Predefined experiment loaders live under the `experiments/` folder and are intended
for repository-based development. The library package no longer exposes a
`use_predefined` runtime option. To run a predefined use case from the repo,
load the experiment data and call the library API with the returned tensors:

```python
# run from the repository root (so `experiments` is importable)
from experiments import data as exp_data
from jensenshannondivergence import estimate_jensen_shannon

# load tensors for a use case
x_r, x_s, dist_r, dist_s = exp_data.load_data('use_case_7', n=10, m=2000, l=2000, seed=0)

js = estimate_jensen_shannon(
    x_r,
    x_s,
    discriminator_type='MLP',
    m=2000,
    l=2000,
    seed=0,
)
```

If you prefer orchestration, use `main_experiments.py` which loads experiment
data and calls the library for you (see the `Experiments CLI` section above).

## CLI For Your Own Data

After installation, `jsd-estimate` estimates JS directly from two CSV files:

```bash
jsd-estimate --x-p real_data.csv --x-q gen_data.csv --discriminator MLP --epochs 100
```

Useful arguments:

- `--discriminator` / `--classifier`
- `--m`, `--l`
- `--n-iter`
- `--epochs`
- `--ratio-correction-mode`
- `--results-root`
- `--save-plots`

## Experiments CLI

`main_experiments.py` is only for predefined experiments and is intended for repository development runs.

List available use cases:

```bash
python main_experiments.py list
```

Train selected experiments:

```bash
python main_experiments.py train --discriminators MLP RF --experiments use_case_1 use_case_3 --n-iter 30
```

Run discriminator tests across classifiers:

```bash
python main_experiments.py test-discriminators --experiments use_case_1 --n-iter 20
```

Use `--models`, `--datasets-use-case-4`, and `--datasets-use-case-11` for the real-data use cases.

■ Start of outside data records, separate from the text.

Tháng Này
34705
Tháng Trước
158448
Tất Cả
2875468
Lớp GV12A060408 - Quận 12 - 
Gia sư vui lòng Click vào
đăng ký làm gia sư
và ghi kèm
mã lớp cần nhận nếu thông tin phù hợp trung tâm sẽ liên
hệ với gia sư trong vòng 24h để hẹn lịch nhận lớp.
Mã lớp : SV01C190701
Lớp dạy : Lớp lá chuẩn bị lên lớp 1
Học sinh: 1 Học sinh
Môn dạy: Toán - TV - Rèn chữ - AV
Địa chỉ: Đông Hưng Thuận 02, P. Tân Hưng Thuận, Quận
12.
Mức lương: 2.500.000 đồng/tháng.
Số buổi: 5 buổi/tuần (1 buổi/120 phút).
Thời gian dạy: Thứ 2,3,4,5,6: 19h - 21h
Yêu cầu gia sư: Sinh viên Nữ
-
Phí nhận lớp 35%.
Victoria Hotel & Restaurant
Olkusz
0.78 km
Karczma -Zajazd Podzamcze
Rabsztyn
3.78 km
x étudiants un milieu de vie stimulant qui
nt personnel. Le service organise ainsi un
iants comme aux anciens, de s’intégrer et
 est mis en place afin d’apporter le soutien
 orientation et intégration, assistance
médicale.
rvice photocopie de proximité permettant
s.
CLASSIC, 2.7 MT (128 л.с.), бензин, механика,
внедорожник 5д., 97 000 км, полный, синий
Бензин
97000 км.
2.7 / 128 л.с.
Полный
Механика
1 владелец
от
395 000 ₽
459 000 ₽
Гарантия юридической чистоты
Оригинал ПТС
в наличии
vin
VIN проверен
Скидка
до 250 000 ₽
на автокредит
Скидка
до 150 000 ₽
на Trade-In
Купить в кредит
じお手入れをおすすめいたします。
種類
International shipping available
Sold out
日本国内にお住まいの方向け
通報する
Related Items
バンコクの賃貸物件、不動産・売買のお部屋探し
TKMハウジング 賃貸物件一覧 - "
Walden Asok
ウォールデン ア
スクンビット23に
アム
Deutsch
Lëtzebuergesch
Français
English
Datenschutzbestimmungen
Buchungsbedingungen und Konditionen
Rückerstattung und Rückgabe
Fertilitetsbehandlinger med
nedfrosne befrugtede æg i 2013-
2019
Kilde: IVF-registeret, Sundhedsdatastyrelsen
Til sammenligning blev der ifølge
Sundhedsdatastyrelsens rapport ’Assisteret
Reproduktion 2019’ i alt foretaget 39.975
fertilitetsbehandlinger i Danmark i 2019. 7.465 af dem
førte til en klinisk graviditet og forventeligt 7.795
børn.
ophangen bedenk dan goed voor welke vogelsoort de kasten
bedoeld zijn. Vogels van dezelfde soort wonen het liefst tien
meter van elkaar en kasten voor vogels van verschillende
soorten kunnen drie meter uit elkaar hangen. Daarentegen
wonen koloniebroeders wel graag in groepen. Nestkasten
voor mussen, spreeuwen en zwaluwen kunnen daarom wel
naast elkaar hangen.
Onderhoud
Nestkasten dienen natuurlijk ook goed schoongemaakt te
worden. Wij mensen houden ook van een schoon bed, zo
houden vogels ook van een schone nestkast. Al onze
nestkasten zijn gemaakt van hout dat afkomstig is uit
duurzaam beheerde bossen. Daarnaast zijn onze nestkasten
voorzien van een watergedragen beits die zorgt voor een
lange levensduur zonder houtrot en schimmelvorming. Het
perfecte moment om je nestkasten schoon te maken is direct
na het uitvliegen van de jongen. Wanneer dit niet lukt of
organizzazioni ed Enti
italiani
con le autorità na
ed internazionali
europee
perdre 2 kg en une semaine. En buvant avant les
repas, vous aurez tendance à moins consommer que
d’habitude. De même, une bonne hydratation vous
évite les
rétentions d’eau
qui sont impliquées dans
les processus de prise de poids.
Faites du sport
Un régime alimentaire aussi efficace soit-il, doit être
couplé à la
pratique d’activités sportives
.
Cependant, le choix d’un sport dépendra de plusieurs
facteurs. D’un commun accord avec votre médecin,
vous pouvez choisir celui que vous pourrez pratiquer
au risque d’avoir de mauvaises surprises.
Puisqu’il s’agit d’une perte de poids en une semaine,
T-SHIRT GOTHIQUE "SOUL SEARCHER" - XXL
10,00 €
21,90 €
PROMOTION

## Interactive Tutorial Notebook

Use the tutorial notebook for a minimal end-to-end run:

- `Tutorial.ipynb`

The tutorial saves run outputs to:

- `experiments/tutorials_outputs/`

If you edit code under `src/`, restart the notebook kernel before re-running cells.

## Experiments Path Convention

All read/write experiment paths are centralized under `experiments/`, including:

- `experiments/data/`
- `experiments/results_MLP/`
- `experiments/results_RF/`
- `experiments/results_XGBoost/`
- `experiments/results_LogReg/`
- `experiments/results_LogRegPol/`
- `experiments/results_TabPFN/`
- `experiments/results_discriminators/`
- `experiments/calibration_audit_results/`
- `experiments/tutorials_outputs/`

You can override this root with the environment variable `JSD_EXPERIMENTS_ROOT`.

Notes on results and plotting behavior: library functions do not produce plots by default — plotting is performed by the experiments scripts and notebooks. Experiment outputs (tables, CSVs, and optional plots) are written under the experiments root; control plot saving with the `save_plots` argument in the experiments CLI or by setting `save_plots=True` in the notebooks.

## Notes

- For best performance, run with GPU when available.
- Some baselines require optional dependencies (`syndat`, `synthcity`, `tabpfn`).
- If using TabPFN, make sure your PyTorch version is compatible.